Value factor outperformance and re-steepening of the US Treasury yield
Fig. 2: US Wall Street 30 CFD Index, momentum, value factors, US Treasury yield curve major trends as of 25 Nov 2025 (Source: TradingView)
The Dow Jones Industrial Average tends to be viewed as a more “value-oriented” barometer benchmark US stock index due to its higher weightage of value-related sectors, such as Financials, over the Nasdaq 100; the Financials sector has a weightage of 27% in the DJIA.
One of the key drivers that allows the DJIA to stage a rally to its recent all-time high on 12 November 2025 is the re-steepening of the US Treasury yield curve (10-year minus 2-year) from 0.48% on 29 October 2025 to 0.53% on 7 November 2025, which, in turn, also reinforced the bullish breakout of the ratio chart of the S&P 500 Enhanced Value ETF (35% weightage in Financials)/S&P 500 ETF (see Fig. 2).
At the same time, the ratio chart of the S&P 500 Momentum ETF (36% weightage in Information Technology)/S&P 500 ETF staged a bearish breakdown on 3 November 2025.
The current re-steepening of the US Treasury yield curve, coupled with a major bullish breakout seen on the ratio chart of S&P 500 Enhanced Value ETF (35% weightage in Financials)/S&P 500 ETF (which indicates the potential outperformance of the value factor in the US stock market) is likely to support a medium-term outperformance of the Dow Jones (DJIA) over the Nasdaq 100.
The Dow Jones (DJIA) continues to oscillate within a medium-term ascending channel
Fig. 3: US Wall Street 30 CFD Index medium-term trend as of 25 Nov 2025 (Source: TradingView)

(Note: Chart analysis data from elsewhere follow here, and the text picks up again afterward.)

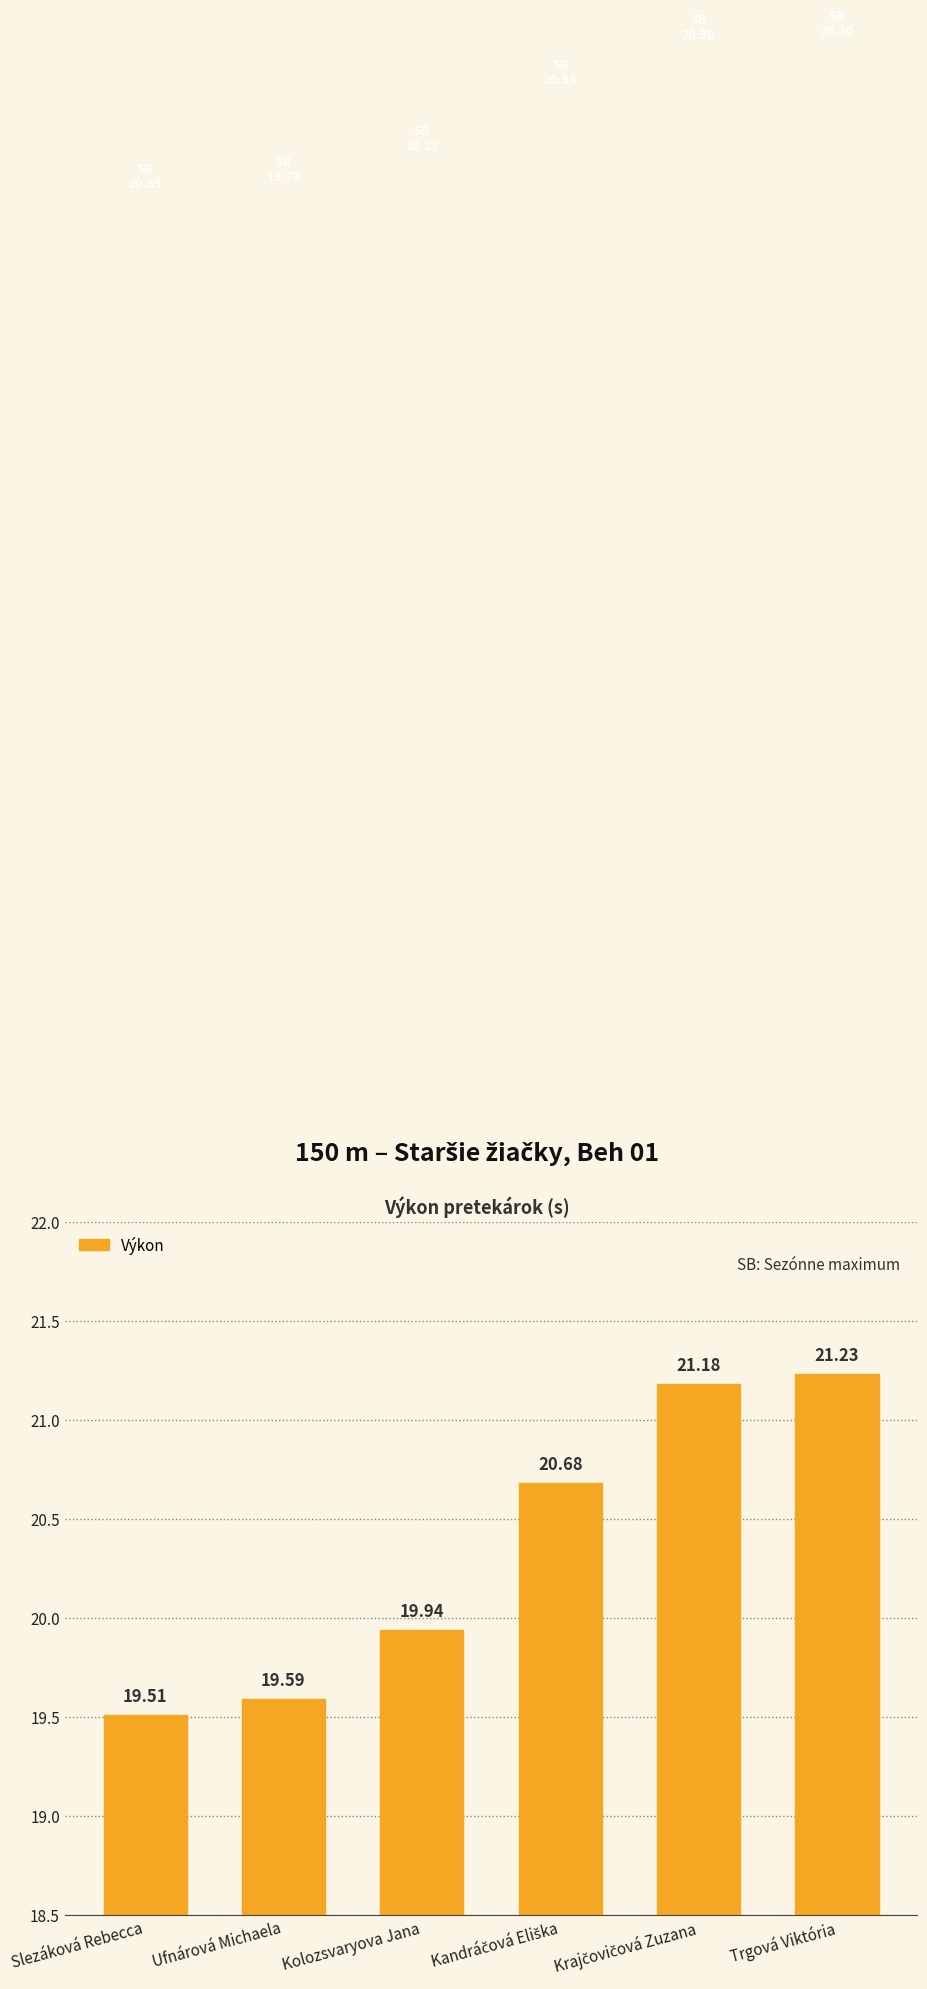

Is it true that the value at Kolozsvaryova Jana is 19.9?

True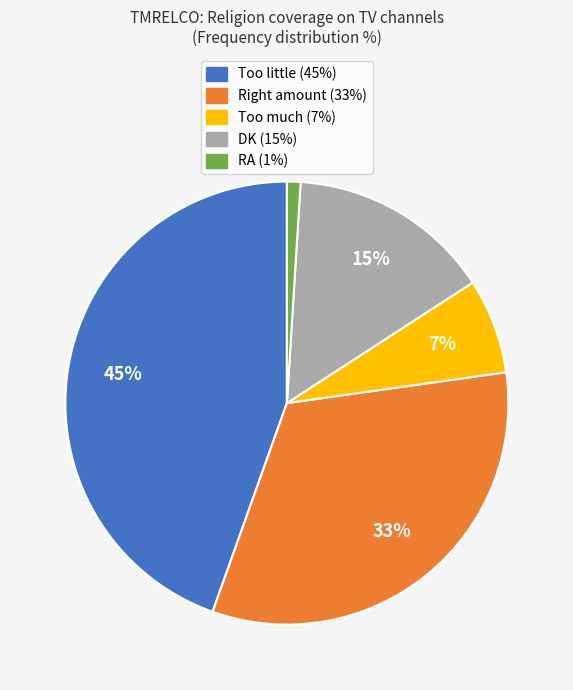

Does Too little account for over 50% of the chart?

No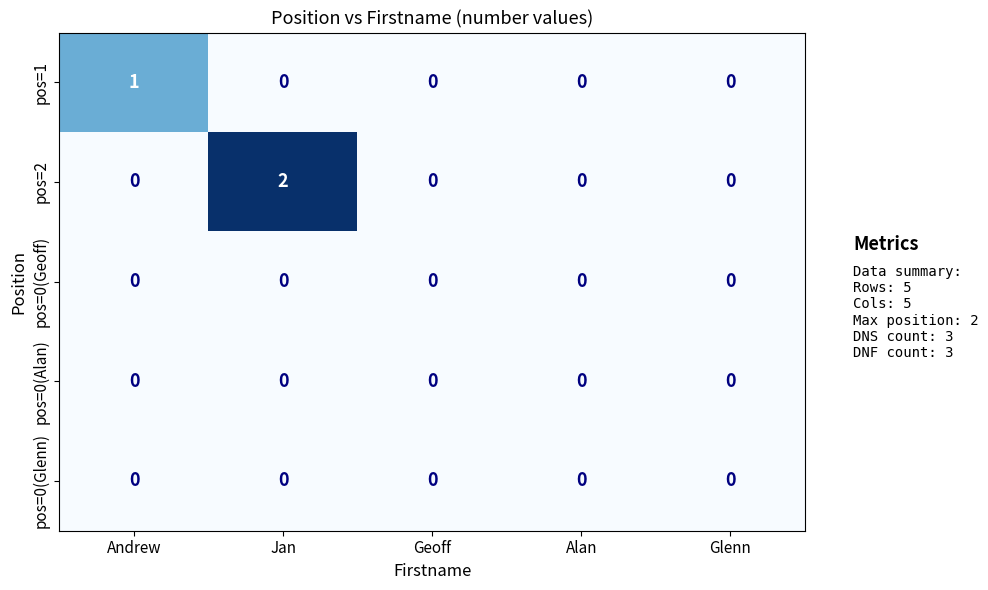

Which category has the highest value in the pos=1 series?

Andrew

Despite the recent price action breakdown of the US Wall Street 30 CFD Index below its 20-day and 50-day moving averages, the current price level of 46,392 at the time of writing is still holding above its medium-term ascending channel support in place since the 23 May 2025 low of 41,156 (see Fig. 3).
In addition, the daily RSI momentum indicator has just managed to bounce off a key horizontal support at the 35 level, indicating that downside momentum has started to wane.
Maintain a bullish bias over the medium-term horizon with key medium-term pivotal support zone at 45,650/45,020. A clearance above the 47,100 intermediate resistance is likely to kickstart a new potential bullish implusive up move sequence to retest the 48,460 current all-time high before the next medium-term resistance comes in at 49,130/49,220 (also a Fibonacci extension cluster).
However, a break below 45,020 invalidates the recovery scenario for an extension of the medium-term correction towards the 43,935 long-term pivotal support (also the 200-day moving average).